Novak Djokovic retires and makes an impressive comeback midway through the match

World number 1 Novak Djokovic says the strength of the crowd at the Adelaide Fair forced him to return after his late retirement.

After withdrawing from the event minutes before the scheduled match against Italian Yanik Senir, Djokovic stunned the fans by returning to play the second group of the competition, after substitute Filip Krajinovic won the first set 6-3.

Djokovic won the second set 6-3, won the match and provided an explanation for his initial absence and subsequent comeback.

He told Nine, “I’m sorry I didn’t play from the start.”

“I had to do some physical therapy and it wasn’t feeling my best for the past two days. I didn’t know how to respond. I wanted to play and wanted to get out of here and hope that will be enough for you guys.”

“It is not easy (playing with the bubble) but it is part of what we do.
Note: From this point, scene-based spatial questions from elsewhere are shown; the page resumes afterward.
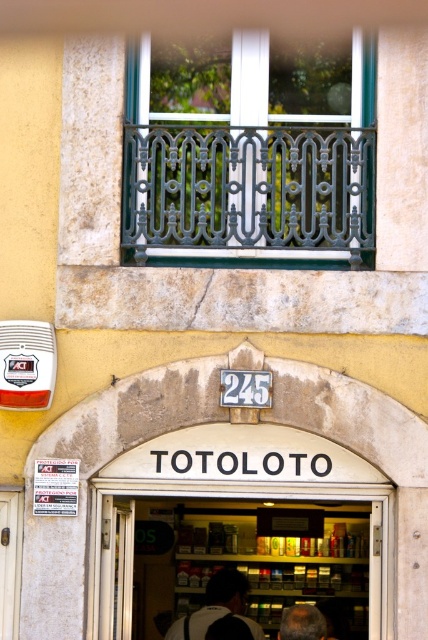
You are a delivery person holding a dark gray backpack at center and need to enter the wooden door at lower left. Can you fit through the doorway?

The wooden door at lower left is smaller than the dark gray backpack at center, so the backpack may not fit through the doorway. Consider checking if the door can be opened wider or if the backpack can be adjusted.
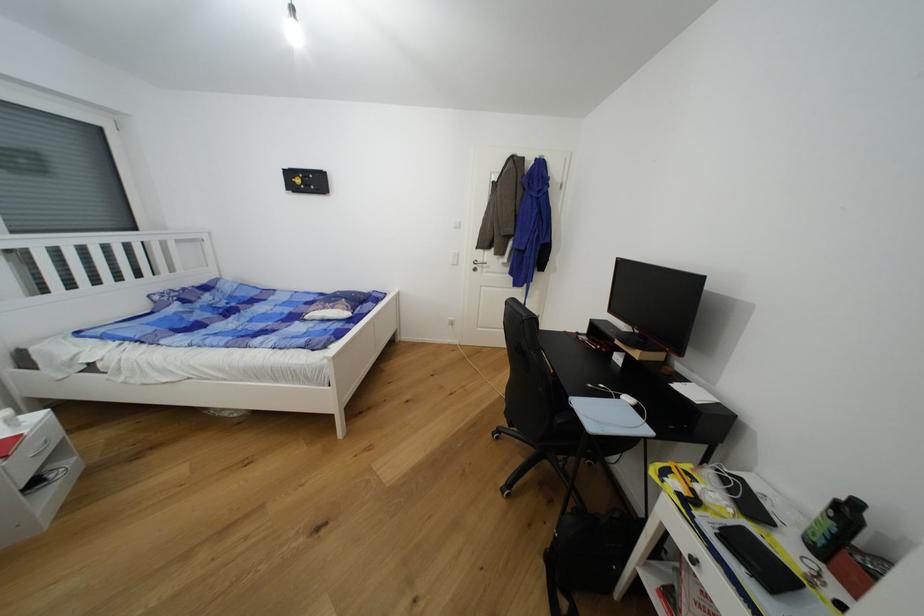
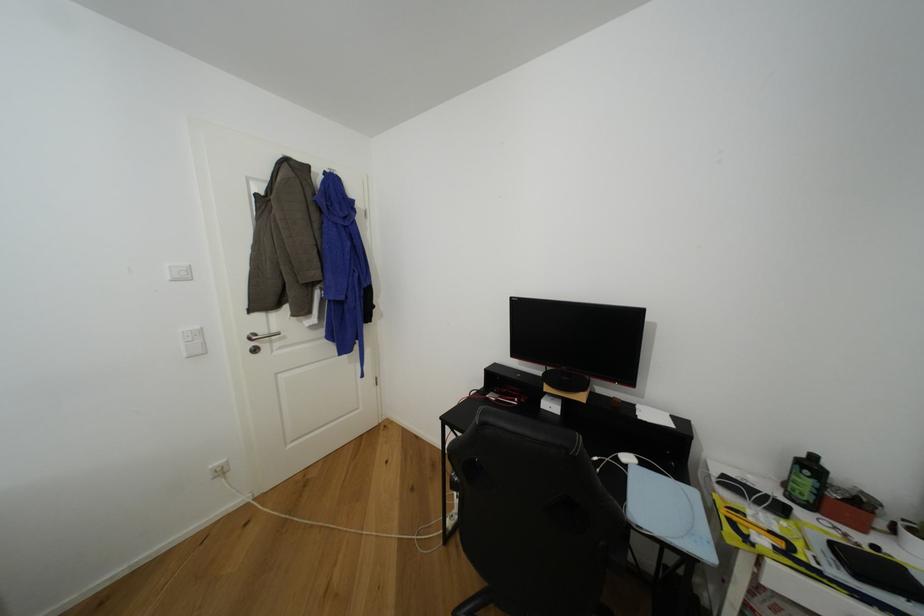
In the second image, find the point that corresponds to [484,262] in the first image.

(268, 334)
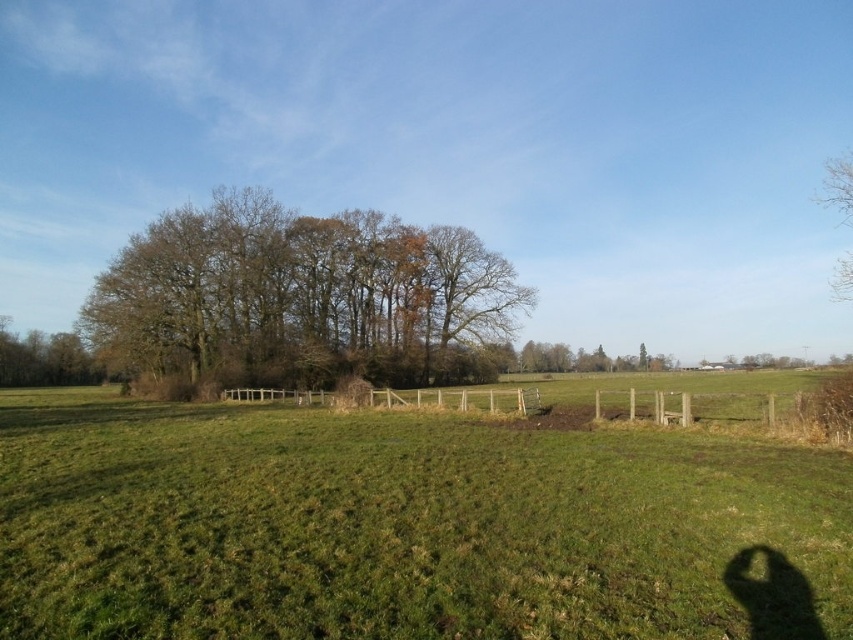
You are standing in the field and want to walk towards the trees. Which tree, the brown leafy tree at center or the brown textured tree at left, will you reach first?

The brown leafy tree at center is closer to the viewer than the brown textured tree at left, so you will reach the brown leafy tree at center first.

You are standing in the middle of the field and want to walk towards the brown leafy tree at center. Which direction should you walk to avoid the bare branches at upper right?

You should walk to the left because the brown leafy tree at center is to the left of the bare branches at upper right, so moving left will take you toward the tree while avoiding the branches.

You are standing at the point with coordinates (300,298) in the image. What object are you facing in the rural landscape scene?

The point at coordinates (300,298) corresponds to the brown leafy tree at center, so you are facing the brown leafy tree at center in the rural landscape scene.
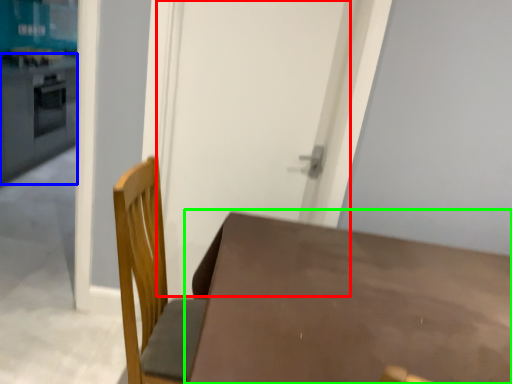
Question: Which object is the farthest from screen door (highlighted by a red box)? Choose among these: counter top (highlighted by a blue box) or table (highlighted by a green box).

Choices:
 (A) counter top
 (B) table

Answer: (A)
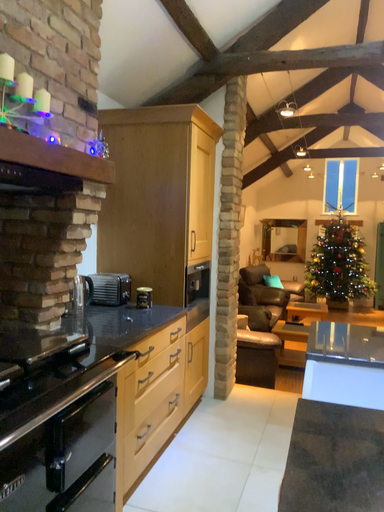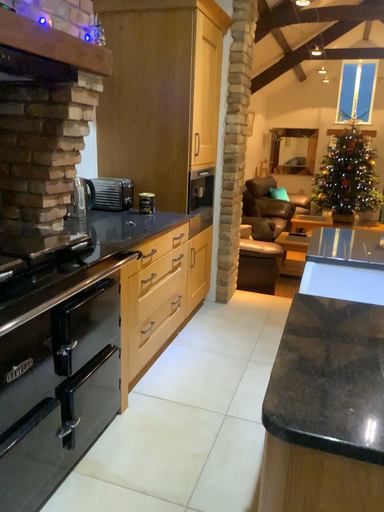
Question: Which way did the camera rotate in the video?

Choices:
 (A) rotated downward
 (B) rotated upward

Answer: (A)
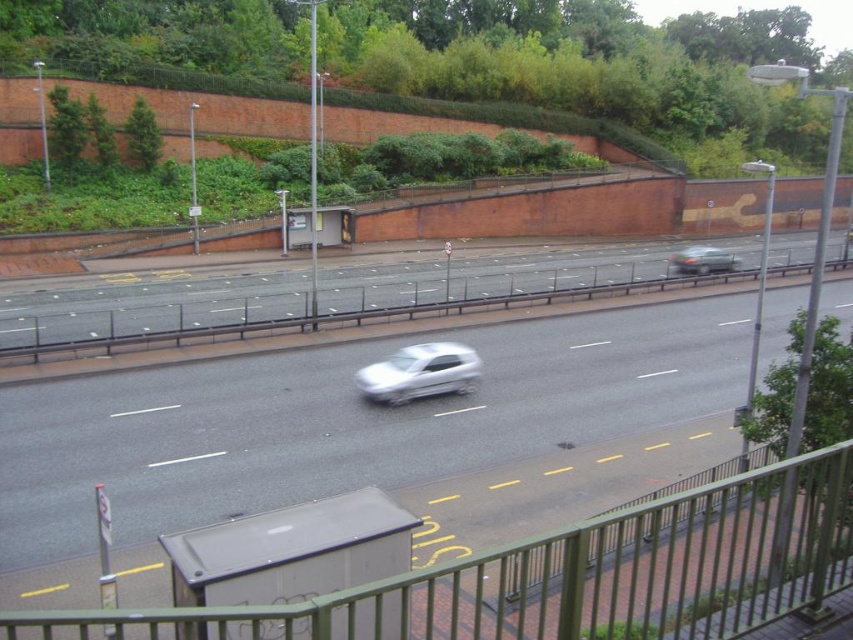
Is white glossy car at center behind green metallic car at right?

No, white glossy car at center is in front of green metallic car at right.

Between white glossy car at center and green metallic car at right, which one has more height?

Standing taller between the two is green metallic car at right.

Image resolution: width=853 pixels, height=640 pixels. Describe the element at coordinates (421, 372) in the screenshot. I see `white glossy car at center` at that location.

You are a GUI agent. You are given a task and a screenshot of the screen. Output one action in this format:
    pyautogui.click(x=<x>, y=<y>)
    Task: Click on the white glossy car at center
    Image resolution: width=853 pixels, height=640 pixels.
    Given the screenshot: What is the action you would take?
    pyautogui.click(x=421, y=372)

Which of these two, smooth gray road at center or green metallic car at right, stands taller?

smooth gray road at center is taller.

Between point (274, 321) and point (701, 246), which one is positioned behind?

Point (701, 246)

Image resolution: width=853 pixels, height=640 pixels. I want to click on smooth gray road at center, so click(x=339, y=305).

Can you confirm if smooth gray road at center is positioned below white glossy car at center?

No.

Is smooth gray road at center taller than white glossy car at center?

Yes, smooth gray road at center is taller than white glossy car at center.

Find the location of a particular element. This screenshot has width=853, height=640. smooth gray road at center is located at coordinates (339, 305).

What are the coordinates of `smooth gray road at center` in the screenshot? It's located at (339, 305).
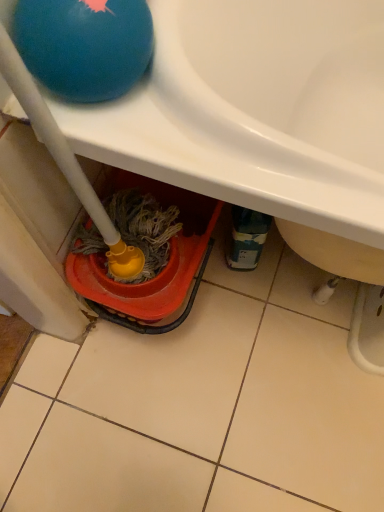
The height and width of the screenshot is (512, 384). I want to click on vacant space to the right of blue rubber ball at upper left, so click(x=217, y=128).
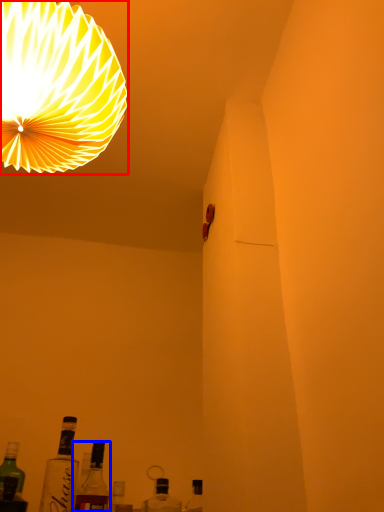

We are professional athletes and over the years we learn to play with pain and it is just a matter of whether or not that pain is possible.

“After I got out of a tough training phase, owning the ATP Cup and nearing the Australian Open, you don’t want to take too much of a risk. The feelings were so strong in me that I went out on the field today to see that I had to play with flying colors.”

Earlier, the Serbian said he was grateful for his release from quarantine after spending two weeks in an Adelaide hotel.

He said, “I think these days we take it for granted that we can walk on Earth.”

“It’s great to be outside, we had to do it. It was so good here in Adelaide, and I have to say we trained really well, had four and a half hours to train and be outdoors with fresh air.”

“We’re so excited to be honest that it sounds a little weird.”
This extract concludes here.